Cereal price hike of 50% brings to an end three-year downward trend

CEREAL prices have shot up by 50% in recent months ending a three-year downward trend.

This represents a huge boost to grain growers who will get paid substantially more for their grain.

The downside is the price increases are expected to hit a wide range of food products, dependent on grain. Poorer crop returns, bad weather including serious droughts in Russia and elsewhere have hit grain supplies.

Speculation is also a factor, but supply and demand has been the key to the sharp price rise in the past few months, said John Kelly othe Dublin-based Delta Index.

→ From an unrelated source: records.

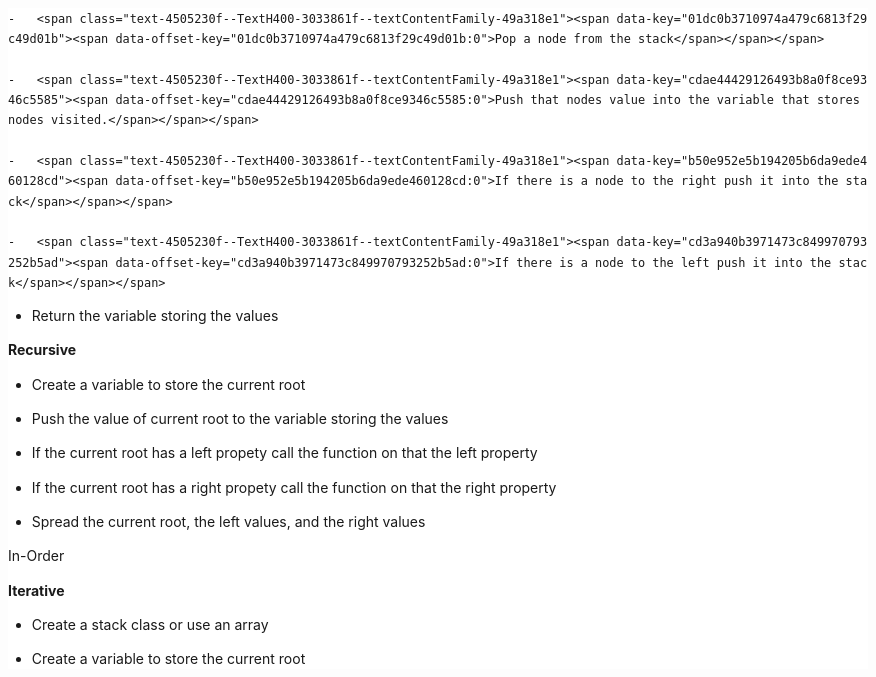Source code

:     -   <span class="text-4505230f--TextH400-3033861f--textContentFamily-49a318e1"><span data-key="01dc0b3710974a479c6813f29c49d01b"><span data-offset-key="01dc0b3710974a479c6813f29c49d01b:0">Pop a node from the stack</span></span></span>

    -   <span class="text-4505230f--TextH400-3033861f--textContentFamily-49a318e1"><span data-key="cdae44429126493b8a0f8ce9346c5585"><span data-offset-key="cdae44429126493b8a0f8ce9346c5585:0">Push that nodes value into the variable that stores nodes visited.</span></span></span>

    -   <span class="text-4505230f--TextH400-3033861f--textContentFamily-49a318e1"><span data-key="b50e952e5b194205b6da9ede460128cd"><span data-offset-key="b50e952e5b194205b6da9ede460128cd:0">If there is a node to the right push it into the stack</span></span></span>

    -   <span class="text-4505230f--TextH400-3033861f--textContentFamily-49a318e1"><span data-key="cd3a940b3971473c849970793252b5ad"><span data-offset-key="cd3a940b3971473c849970793252b5ad:0">If there is a node to the left push it into the stack</span></span></span>

-   <span class="text-4505230f--TextH400-3033861f--textContentFamily-49a318e1"><span data-key="9d3f8b18cd9641e0a0950991e0665b65"><span data-offset-key="9d3f8b18cd9641e0a0950991e0665b65:0">Return the variable storing the values</span></span></span>

<span class="text-4505230f--TextH400-3033861f--textContentFamily-49a318e1"><span data-key="d7ef7f17fe7a4ba9b691d5c8aa4b18de"><span data-offset-key="d7ef7f17fe7a4ba9b691d5c8aa4b18de:0">**Recursive**</span></span></span>

-   <span class="text-4505230f--TextH400-3033861f--textContentFamily-49a318e1"><span data-key="20b6e21e4ea04b8e9f67316c0b033c26"><span data-offset-key="20b6e21e4ea04b8e9f67316c0b033c26:0">Create a variable to store the current root</span></span></span>

-   <span class="text-4505230f--TextH400-3033861f--textContentFamily-49a318e1"><span data-key="29f7e848ff9542b4b8199a84c0a1d922"><span data-offset-key="29f7e848ff9542b4b8199a84c0a1d922:0">Push the value of current root to the variable storing the values</span></span></span>

-   <span class="text-4505230f--TextH400-3033861f--textContentFamily-49a318e1"><span data-key="04922d545312494cbb8ab1e221426f4a"><span data-offset-key="04922d545312494cbb8ab1e221426f4a:0">If the current root has a left propety call the function on that the left property</span></span></span>

-   <span class="text-4505230f--TextH400-3033861f--textContentFamily-49a318e1"><span data-key="6246f01f852e48b1804a8d1058dd03d5"><span data-offset-key="6246f01f852e48b1804a8d1058dd03d5:0">If the current root has a right propety call the function on that the right property</span></span></span>

-   <span class="text-4505230f--TextH400-3033861f--textContentFamily-49a318e1"><span data-key="833855c8c6274a3194a1dd4c7fb7537f"><span data-offset-key="833855c8c6274a3194a1dd4c7fb7537f:0">Spread the current root, the left values, and the right values</span></span></span>

<span class="text-4505230f--HeadingH600-23f228db--textContentFamily-49a318e1"><span data-key="c4e3ac324b5148b5996eb25d867f1c15"><span data-offset-key="c4e3ac324b5148b5996eb25d867f1c15:0">In-Order</span></span></span>

<span class="text-4505230f--TextH400-3033861f--textContentFamily-49a318e1"><span data-key="f2311875182846f389fd9940fb92ed49"><span data-offset-key="f2311875182846f389fd9940fb92ed49:0">**Iterative**</span></span></span>

-   <span class="text-4505230f--TextH400-3033861f--textContentFamily-49a318e1"><span data-key="30a1a17d67954192876403cbcfd3d3e1"><span data-offset-key="30a1a17d67954192876403cbcfd3d3e1:0">Create a stack class or use an array</span></span></span>

-   <span class="text-4505230f--TextH400-3033861f--textContentFamily-49a318e1"><span data-key="46689f8683634a4eb271e47fbb4a69e1"><span data-offset-key="46689f8683634a4eb271e47fbb4a69e1:0">Create a variable to store the current root</span></span></span>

This year was “notable in that the three-year constant downward trend for cereals prices was finally shattered giving growers and the cereals trade a well-deserved boost to their pockets,” he said.

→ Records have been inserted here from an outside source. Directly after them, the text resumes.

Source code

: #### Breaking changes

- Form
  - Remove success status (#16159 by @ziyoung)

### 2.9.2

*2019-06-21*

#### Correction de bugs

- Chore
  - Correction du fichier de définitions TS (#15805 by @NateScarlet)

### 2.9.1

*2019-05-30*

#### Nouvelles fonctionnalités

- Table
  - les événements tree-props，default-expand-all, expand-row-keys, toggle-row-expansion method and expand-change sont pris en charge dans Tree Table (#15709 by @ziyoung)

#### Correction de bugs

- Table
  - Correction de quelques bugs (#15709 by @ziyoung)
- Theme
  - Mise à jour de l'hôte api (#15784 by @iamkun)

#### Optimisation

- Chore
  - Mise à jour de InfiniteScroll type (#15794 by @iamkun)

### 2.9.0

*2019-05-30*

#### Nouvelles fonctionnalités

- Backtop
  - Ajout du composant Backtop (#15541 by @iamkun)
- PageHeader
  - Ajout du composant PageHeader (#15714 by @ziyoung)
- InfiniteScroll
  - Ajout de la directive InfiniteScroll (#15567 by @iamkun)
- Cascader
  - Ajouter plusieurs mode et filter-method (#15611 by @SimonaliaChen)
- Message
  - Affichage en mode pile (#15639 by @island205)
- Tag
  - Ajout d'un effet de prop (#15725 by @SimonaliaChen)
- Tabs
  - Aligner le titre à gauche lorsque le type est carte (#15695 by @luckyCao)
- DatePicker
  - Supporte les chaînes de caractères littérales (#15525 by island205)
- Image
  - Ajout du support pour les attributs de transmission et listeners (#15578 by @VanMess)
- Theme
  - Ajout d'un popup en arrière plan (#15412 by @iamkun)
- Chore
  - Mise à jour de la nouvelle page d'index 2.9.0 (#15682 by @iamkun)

Farmers looking to 2011 face uncertainty as this dramatic price shift has led to increased volatility. “The question that growers are now addressing is what price they expect to achieve for next year’s harvest?”

Traditionally growers have either taken a spot price at harvest and/or done forward contacts with merchant’s months in advance of harvest. Those are risky options and can lead to poor prices relative to overall annual market highs.

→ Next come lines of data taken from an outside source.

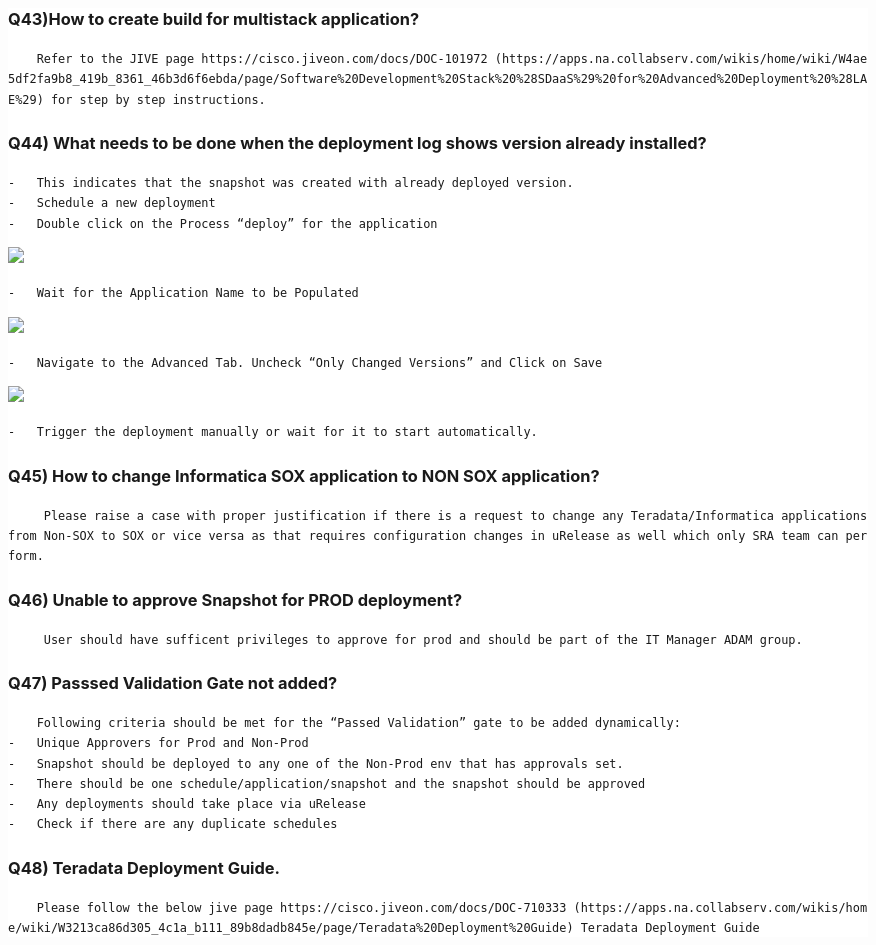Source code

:     
### <a id="43"> </a>Q43)How to create build for multistack application?
    
		Refer to the JIVE page https://cisco.jiveon.com/docs/DOC-101972 (https://apps.na.collabserv.com/wikis/home/wiki/W4ae5df2fa9b8_419b_8361_46b3d6f6ebda/page/Software%20Development%20Stack%20%28SDaaS%29%20for%20Advanced%20Deployment%20%28LAE%29) for step by step instructions.
    
    
### <a id="44"> </a>Q44) What needs to be done when the deployment log shows version already installed?
      
    -   This indicates that the snapshot was created with already deployed version.
    -   Schedule a new deployment
    -   Double click on the Process “deploy” for the application
    
![](https://apps.na.collabserv.com/wikis/basic/api/wiki/70e2a755-5429-4589-a8cb-8d73ca8cf52a/page/3a0d6b0a-bf34-428b-9ede-ce1f39271c7e/attachment/ba13a9c8-e8b6-4071-99e4-0d099a34e1ef/media/V15_pastedImage_25.png?preventCache=1552310394905)
    
    -   Wait for the Application Name to be Populated
    
![](https://apps.na.collabserv.com/wikis/basic/api/wiki/70e2a755-5429-4589-a8cb-8d73ca8cf52a/page/3a0d6b0a-bf34-428b-9ede-ce1f39271c7e/attachment/998c84c7-dc7f-4153-9814-178e5acaf6a3/media/V15_pastedImage_26.png?preventCache=1552310394905)
    
    -   Navigate to the Advanced Tab. Uncheck “Only Changed Versions” and Click on Save
![](https://apps.na.collabserv.com/wikis/basic/api/wiki/70e2a755-5429-4589-a8cb-8d73ca8cf52a/page/3a0d6b0a-bf34-428b-9ede-ce1f39271c7e/attachment/68bd9325-6f78-4ef7-99a1-a4264727eb6b/media/V15_pastedImage_27.png?preventCache=1552310394905)
    
    -   Trigger the deployment manually or wait for it to start automatically.
    
### <a id="45"> </a>Q45) How to change Informatica SOX application to NON SOX application?
    
		 Please raise a case with proper justification if there is a request to change any Teradata/Informatica applications from Non-SOX to SOX or vice versa as that requires configuration changes in uRelease as well which only SRA team can perform.

    
### <a id="46"> </a>Q46) Unable to approve Snapshot for PROD deployment?
    
		 User should have sufficent privileges to approve for prod and should be part of the IT Manager ADAM group.
    
### <a id="47"> </a>Q47) Passsed Validation Gate not added?
    
		Following criteria should be met for the “Passed Validation” gate to be added dynamically:    
    -   Unique Approvers for Prod and Non-Prod
    -   Snapshot should be deployed to any one of the Non-Prod env that has approvals set.
    -   There should be one schedule/application/snapshot and the snapshot should be approved
    -   Any deployments should take place via uRelease
    -   Check if there are any duplicate schedules
    
### <a id="48"> </a>Q48) Teradata Deployment Guide.
    
		Please follow the below jive page https://cisco.jiveon.com/docs/DOC-710333 (https://apps.na.collabserv.com/wikis/home/wiki/W3213ca86d305_4c1a_b111_89b8dadb845e/page/Teradata%20Deployment%20Guide) Teradata Deployment Guide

A new way to manage this risk is to trade cereal futures with Delta Index, he said. Farmers can use the on-line system to hedge against the risk of a fall in the value of their 2011 crop or their actual crop for this year, while still benefiting from any potential price increases.

Cereal growers in the USA, Britain, France, Canada and Australia, make extensive use of this as a means of protecting their crop incomes, he said.

Kelly claims the facility means clients can hold a position (or hedge the value of their grain) for up to 14 months while only paying for the spread on the futures contract.